THINGS TO DO:
A – In the comment on Intel's chips, what does the writer believe is Intel's best option for its core CPU design?
B – Carry the comment on Intel's CPU design forward from its last sentence.

SOURCE EXTRACT:

★ ★ ★

And Intel may do fine with that... Their lithography process is fine and they have demonstrated they are capable of 5nm and potentially smaller. The problem with Intel getting their chips into 10nm~7nm territory is a different issue. I truly believe that the Intel core CPU design has become so bloated and layered with obfuscation and legacy that their best option at this point is to totally scrap it and start from the ground up designing for a 3~5nm process. Not so simple and not a path they took initially, although they may be on that road now. I’m betting there are legacy structures in the latest Intel CPUs that none of their current engineers even know what they do. Yet if you shrink them, move them, etc.. they break functionality.

★ ★ ★

DATASET EXCERPTS:

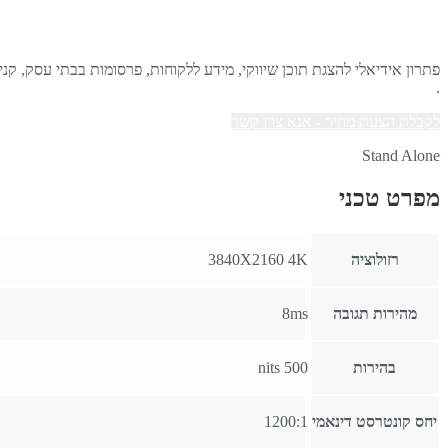
פתרון אידיאלי להצגת תוכן שיווקי,
מידע ללקוחות, פרסומות בבתי עסק,
קניו
.
לקבלת הצעת מחיר - אנא צרו קשר
Stand Alone
מפרט טכני
רזולוציה
3840X2160 4K
מהירות תגובה
8ms
בהירות
500 nits
יחס קונטרסט דינאמי
1200:1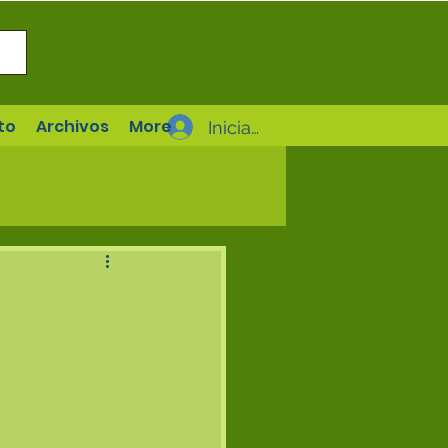
to
Archivos
More
Iniciar sesión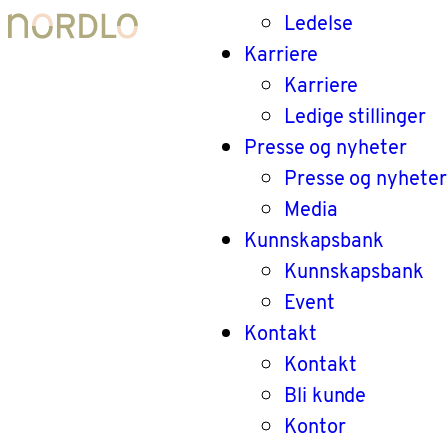
Ledelse
Karriere
Karriere
Ledige stillinger
Presse og nyheter
Presse og nyheter
Media
Kunnskapsbank
Kunnskapsbank
Event
Kontakt
Kontakt
Bli kunde
Kontor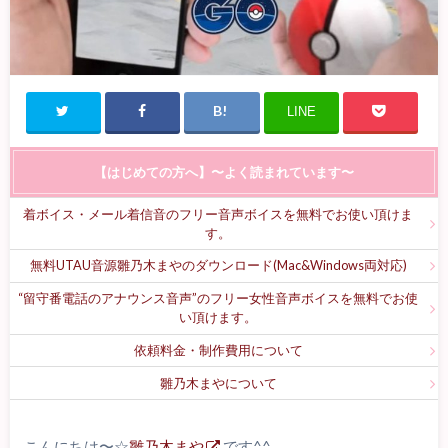
LINE
【はじめての方へ】〜よく読まれています〜
着ボイス・メール着信音のフリー音声ボイスを無料でお使い頂けま
す。
無料UTAU音源雛乃木まやのダウンロード(Mac&Windows両対応)
“留守番電話のアナウンス音声”のフリー女性音声ボイスを無料でお使
い頂けます。
依頼料金・制作費用について
雛乃木まやについて
こんにちは〜☆
雛乃木まや
です^^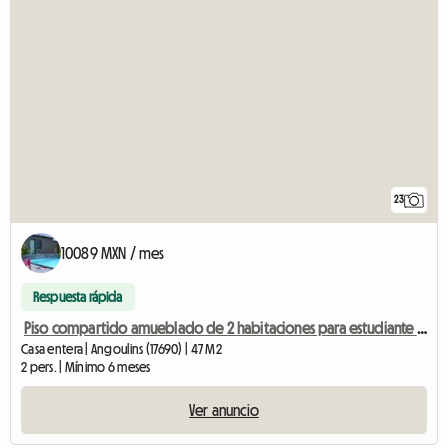
23
10089 MXN / mes
Respuesta rápida
Piso compartido amueblado de 2 habitaciones para estudiante en Angoulins frente a
Casa entera | Angoulins (17690) | 47 M2
2 pers. | Mínimo 6 meses
Ver anuncio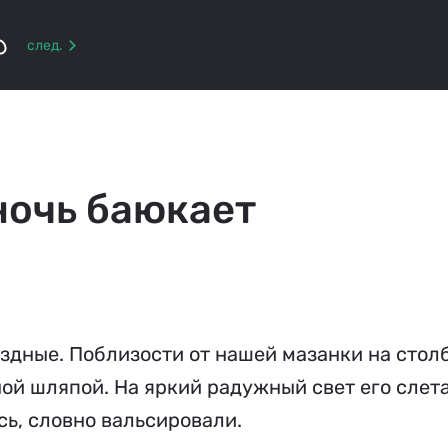
р
след.
ночь баюкает
здные. Поблизости от нашей мазанки на стол
ой шляпой. На яркий радужный свет его слет
ь, словно вальсировали.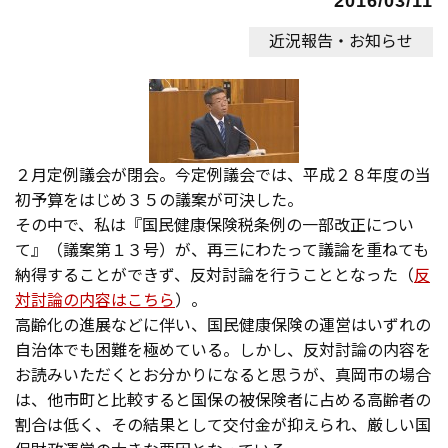
2016/03/11
近況報告・お知らせ
２月定例議会が閉会。今定例議会では、平成２８年度の当
初予算をはじめ３５の議案が可決した。
その中で、私は『国民健康保険税条例の一部改正につい
て』（議案第１３号）が、再三にわたって議論を重ねても
納得することができず、反対討論を行うこととなった（
反
対討論の内容はこちら
）。
高齢化の進展などに伴い、国民健康保険の運営はいずれの
自治体でも困難を極めている。しかし、反対討論の内容を
お読みいただくとお分かりになると思うが、真岡市の場合
は、他市町と比較すると国保の被保険者に占める高齢者の
割合は低く、その結果として交付金が抑えられ、厳しい国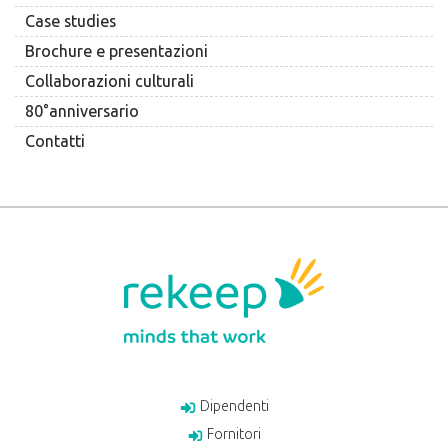
Case studies
Brochure e presentazioni
Collaborazioni culturali
80°anniversario
Contatti
Dipendenti
Fornitori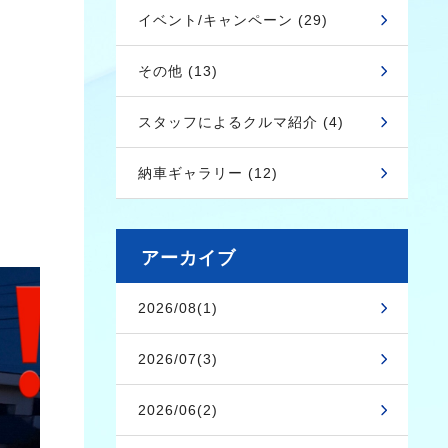
イベント/キャンペーン (29)
その他 (13)
スタッフによるクルマ紹介 (4)
納車ギャラリー (12)
アーカイブ
2026/08(1)
2026/07(3)
2026/06(2)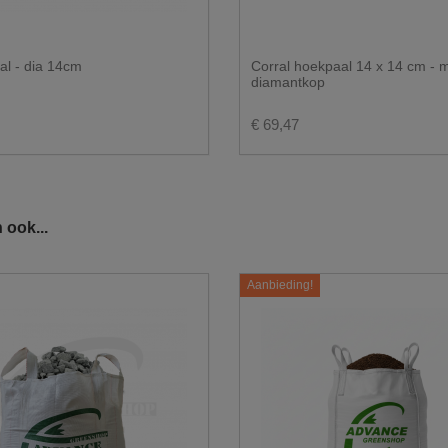
al - dia 14cm
Corral hoekpaal 14 x 14 cm - 
diamantkop
€ 69,47
 ook...
Aanbieding!
j enkel op een voldoende verharde ondergrond
unnen plaatsen.
ken.
s steeds aangeven waar de big bags geplaatst dienen te worden.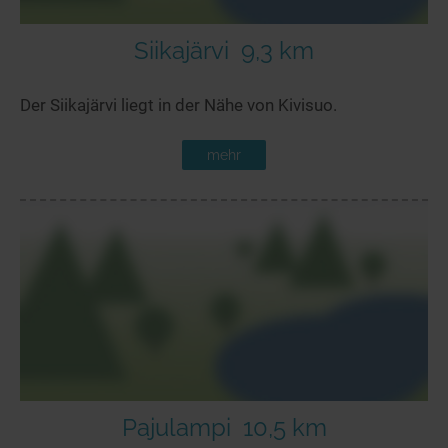
Siikajärvi
9,3 km
Der Siikajärvi liegt in der Nähe von Kivisuo.
mehr
Pajulampi
10,5 km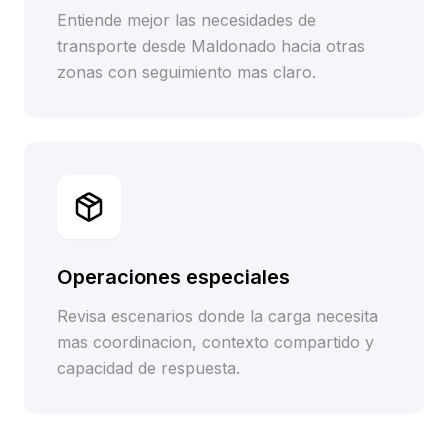
Entiende mejor las necesidades de
transporte desde Maldonado hacia otras
zonas con seguimiento mas claro.
Operaciones especiales
Revisa escenarios donde la carga necesita
mas coordinacion, contexto compartido y
capacidad de respuesta.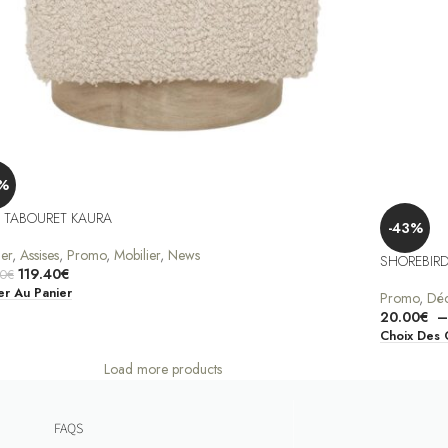
%
 TABOURET KAURA
-43%
ier
,
Assises
,
Promo
,
Mobilier
,
News
SHOREBIR
119.40
€
00
€
er Au Panier
Promo
,
Déc
20.00
€
Choix Des 
Load more products
FAQS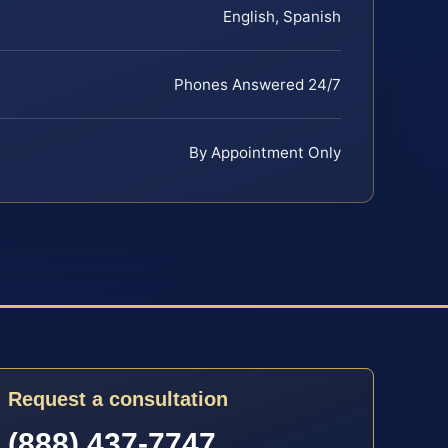
English, Spanish
Phones Answered 24/7
By Appointment Only
Request a consultation
(888) 437-7747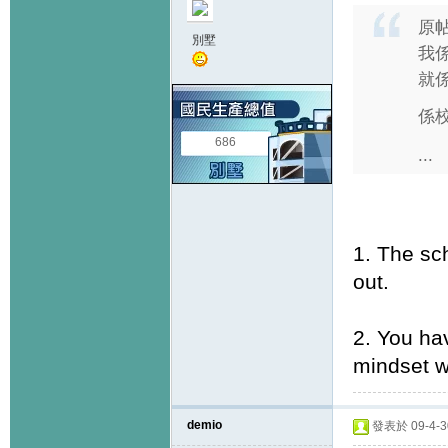
原
別墅
我
就
係
686
...
1. The sch
out.
2. You hav
mindset w
demio
發表於 09-4-30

★ ★ ★

ANSWER SECTION:
A – To scrap the design entirely and start from the ground up, designing for a 3~5nm process.

B –
And Intel may do fine with that... Their lithography process is fine and they have demonstrated they are capable of 5nm and potentially smaller. The problem with Intel getting their chips into 10nm~7nm territory is a different issue. I truly believe that the Intel core CPU design has become so bloated and layered with obfuscation and legacy that their best option at this point is to totally scrap it and start from the ground up designing for a 3~5nm process. Not so simple and not a path they took initially, although they may be on that road now. I’m betting there are legacy structures in the latest Intel CPUs that none of their current engineers even know what they do. Yet if you shrink them, move them, etc.. they break functionality.

When you shrink you redesign everything. Only time that’s not the case is when you know you are going to shrink a design, so you come up with design rules that scale. Gives up performance for both scales, though, and you still have to redesign all the analog stuff (PLLs, etc). Intel’s problem is with the fab. They blew the 10nm transition.